§ PROVIDED TEXT
Segment Open
Sample 3DEP 1m DEM at the subset of GEDI Points

Note

SlideRule returns all elevation data in EPSG:7912

close_gedi_3dep = coincident.io.sliderule.sample_3dep(
    close_gedi,
    # Restrict to only DEMs derived from specific WESM LiDAR project
    project_name=gf_lidar["project"].iloc[0],
)
# Add 3DEP elevation values to existing dataframe
close_gedi["elevation_3dep"] = close_gedi_3dep.value.values
# Geometries of nearest IS2 points
close_is2 = data_is2_utm.loc[close_gedi.time_right]
# Sample 3DEP at the subset of GEDI Points
close_is2_3dep = coincident.io.sliderule.sample_3dep(
    close_is2,
    project_name=gf_lidar["project"].iloc[0],
)
Segment Closed
Limb landmark coordinates
Segment Open
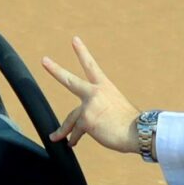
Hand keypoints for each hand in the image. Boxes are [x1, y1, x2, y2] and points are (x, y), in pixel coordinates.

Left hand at [41, 38, 140, 154]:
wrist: (139, 131)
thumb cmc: (132, 124)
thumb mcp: (116, 108)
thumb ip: (100, 109)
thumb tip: (88, 122)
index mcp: (105, 87)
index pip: (91, 66)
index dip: (82, 52)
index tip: (74, 40)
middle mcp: (95, 92)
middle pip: (70, 80)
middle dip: (55, 70)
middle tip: (44, 60)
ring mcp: (89, 105)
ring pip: (70, 119)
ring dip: (62, 130)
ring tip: (55, 136)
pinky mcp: (86, 120)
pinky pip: (76, 132)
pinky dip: (73, 139)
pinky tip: (72, 144)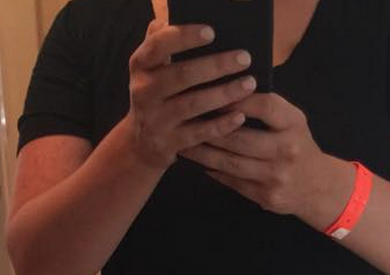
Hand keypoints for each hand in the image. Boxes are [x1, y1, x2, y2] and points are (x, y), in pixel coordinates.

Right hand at [123, 16, 258, 170]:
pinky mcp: (168, 144)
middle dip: (216, 66)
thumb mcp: (150, 69)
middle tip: (245, 58)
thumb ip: (159, 43)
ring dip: (224, 94)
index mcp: (141, 66)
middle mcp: (144, 92)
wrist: (139, 144)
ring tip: (249, 84)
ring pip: (193, 105)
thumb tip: (171, 16)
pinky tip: (240, 116)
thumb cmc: (155, 96)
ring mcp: (156, 120)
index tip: (211, 32)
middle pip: (182, 76)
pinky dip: (220, 125)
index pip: (158, 46)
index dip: (184, 38)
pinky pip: (199, 134)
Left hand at [177, 92, 329, 214]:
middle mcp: (287, 150)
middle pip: (240, 138)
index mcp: (294, 124)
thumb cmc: (297, 145)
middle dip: (210, 129)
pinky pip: (233, 182)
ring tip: (184, 143)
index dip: (237, 100)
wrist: (317, 187)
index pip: (264, 106)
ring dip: (204, 154)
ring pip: (231, 163)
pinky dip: (213, 171)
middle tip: (185, 121)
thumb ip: (266, 108)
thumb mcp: (292, 120)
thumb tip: (226, 92)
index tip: (213, 93)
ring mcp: (276, 177)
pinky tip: (198, 164)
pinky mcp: (266, 196)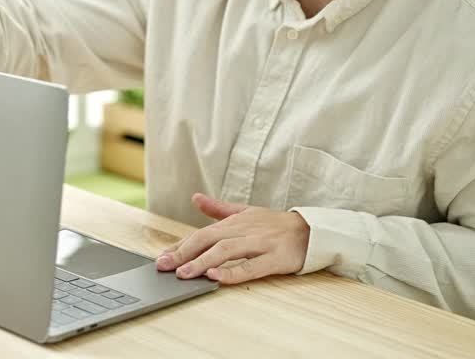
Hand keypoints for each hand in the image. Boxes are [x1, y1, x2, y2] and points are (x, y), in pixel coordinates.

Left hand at [155, 193, 309, 284]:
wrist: (312, 230)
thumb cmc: (276, 224)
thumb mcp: (246, 212)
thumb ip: (219, 209)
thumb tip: (196, 198)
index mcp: (235, 221)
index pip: (201, 233)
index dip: (180, 245)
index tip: (161, 257)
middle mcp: (244, 230)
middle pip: (208, 239)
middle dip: (183, 252)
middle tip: (163, 265)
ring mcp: (259, 243)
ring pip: (225, 251)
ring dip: (202, 262)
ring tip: (183, 274)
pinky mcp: (275, 258)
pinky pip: (251, 266)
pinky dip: (232, 271)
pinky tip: (216, 276)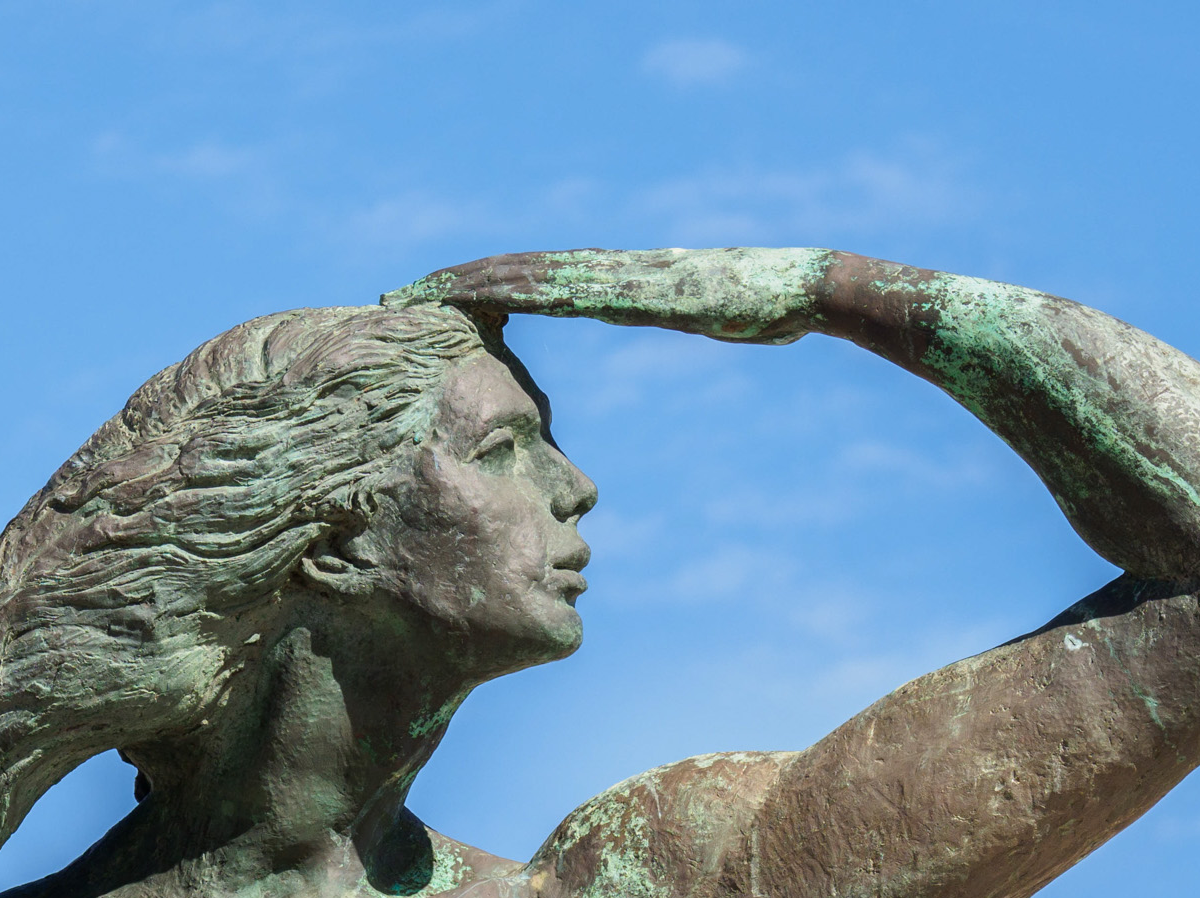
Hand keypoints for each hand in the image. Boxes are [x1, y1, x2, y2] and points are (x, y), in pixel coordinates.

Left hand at [384, 245, 834, 344]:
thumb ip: (673, 318)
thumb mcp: (703, 319)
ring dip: (460, 285)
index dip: (480, 293)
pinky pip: (553, 287)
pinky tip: (466, 299)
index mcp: (618, 281)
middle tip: (394, 298)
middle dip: (451, 286)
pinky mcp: (627, 286)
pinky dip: (504, 289)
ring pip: (519, 274)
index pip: (533, 284)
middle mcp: (607, 270)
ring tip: (408, 296)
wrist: (804, 286)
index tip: (434, 305)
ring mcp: (615, 274)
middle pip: (511, 274)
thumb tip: (668, 326)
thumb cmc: (767, 306)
Segment Closed
Pick up the code on sampling the 3DEP 1m DEM at GEDI points and continue it from its last line. The listing is separate material and has no connection to the code on sampling the 3DEP DEM.

close_is2["elevation_3dep"] = close_is2_3dep.value.values
plt.axvline(0, color="k", linestyle="dashed", linewidth=1)

diff_3dep = close_is2.h_li.values - close_is2.elevation_3dep
label = f"ICESat-2 (median={np.nanmedian(diff_3dep):.2f}, mean={np.nanmean(diff_3dep):.2f}, std={np.nanstd(diff_3dep):.2f}, n={len(diff_3dep)})"
plt.hist(diff_3dep, range=[-5, 5], bins=100, color="m", alpha=0.5, label=label)

diff_3dep = close_gedi.elevation_lm.values - close_gedi.elevation_3dep
label = f"GEDI2A (median={np.nanmedian(diff_3dep):.2f}, mean={np.nanmean(diff_3dep):.2f}, std={np.nanstd(diff_3dep):.2f}, n={len(diff_3dep)})"
plt.hist(diff_3dep, range=[-5, 5], bins=100, color="c", alpha=0.5, label=label)

plt.xlabel("elevation difference (m)")
plt.title("Altimeter Elevation - 3DEP 1m DEM")
plt.xlim(-5, 5)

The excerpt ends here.